Although I am not a natural optimist, one thing that I have realised about South Korean politics is that things can change very rapidly in a way that is just not possible in the UK or US. When I was in Seoul last autumn and mentioned to Korean friends that is seemed as though rightwing Grand National Party hopeful Lee Myung-bak was sure to be the next president they were much more optimistic about things changing and stressed that a year is a very, very long time indeed in Korean politics.
All the talk at the moment is of the possibility of fielding some sort of left unity candidate, whose politics I assume might lie somewhere between those of the Democratic Labour Party (민노당) and Roh Moo-hyun’s now semi-defunct Uri Party (열린우리당 - which to my mind seemed to be an attempt at a sort of ’social liberal’ party). If it does manage to achieve this the South Korean left would be able to teach the French radical left a thing or two. There, the non-liberal left consistently scores around 10 percent but is fragmented across three or four parties (as it was in the recent first round of presidential elections). But of course, the really big question is, what sort of unity candidate and who will actually get on board when it comes to the crunch? This thorny problem has already caused a rather interesting disagreement between too well-known left intellectuals in Korea*: Hwang Sok-yong and Pak Noja.

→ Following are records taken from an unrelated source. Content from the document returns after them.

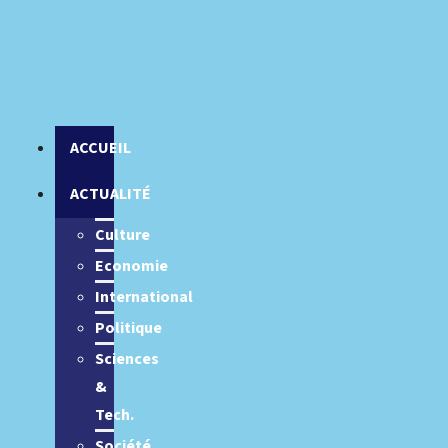
ACCUEIL
ACTUALITÉ
Culture
Economie
International
Politique
Sciences
&
Tech.
Société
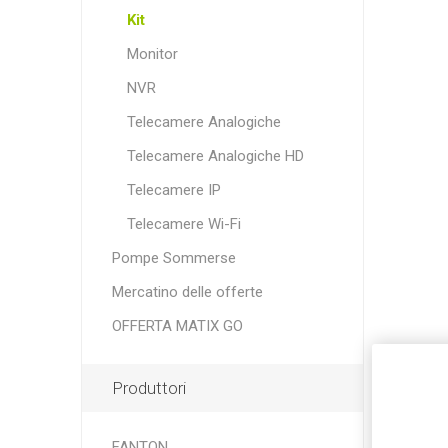
Kit
Monitor
NVR
Telecamere Analogiche
Telecamere Analogiche HD
Telecamere IP
Telecamere Wi-Fi
Pompe Sommerse
Mercatino delle offerte
OFFERTA MATIX GO
Produttori
FANTON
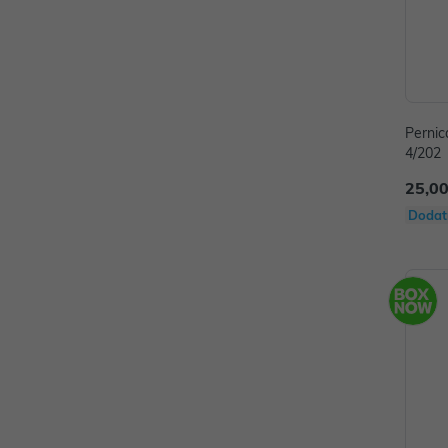
Pernic
4/202
25,00
Dodat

On the one hand, Hwang sees the current Korean conjuncture as being a crossroads between the possibility of becoming an (democratically) ‘advanced society’ or remaining stuck within the framework of the Cold War. His key observation is thus:
Even a child knows that both the Grand National Party and the Uri Party are conservative parties, but we are not yet in the era of a [truly] progressive/reformist party (혁신정당).
And this leads him to advocate some sort of pan-progressive candidate that would unite the Uri Party (or remnants of it) and the Democratic Labour Party - basically a sort of old-fashioned popular front between the ‘progressive’ sector of the South Korean bourgeoisie and the (reformist) representatives of the workers in the form of the DLP. Hwang has even mentioned former Kyonggi Province governor Sohn Hak-kyu, who recently defected from the rightwing Grand National Party as a possible unity candidate.
Pak Noja is distinctly unimpressed by this idea, leading him to wonder what Hwang’s criteria are for something being ‘progressive’. He also points out that if the main criterion is the attitude of politicians toward reconciliation with the North then there are considerable numbers of rightwing GNP politicians who are perfectly happy to continue the current sunshine policies since they dream of turning the North into a ‘happy hunting ground’ for South Korean capital in need of cheap labour. He goes on to note the other failings of the liberals/centrists who might form the right side of any such ‘progressive’ unity coalition: their failure to get rid of the National Security Law; their jailing of trade unionists; their reliance on Chaebol money and their support for the ‘war on terror’ and more specifically Bush’s disaster in Iraq. Finally, Pak writes:
If you put your faith in ‘progress’ while ignoring class, I fear you will be disappointed once again.
* Actually both of them have spent much of their time outside of Korea in the last few years.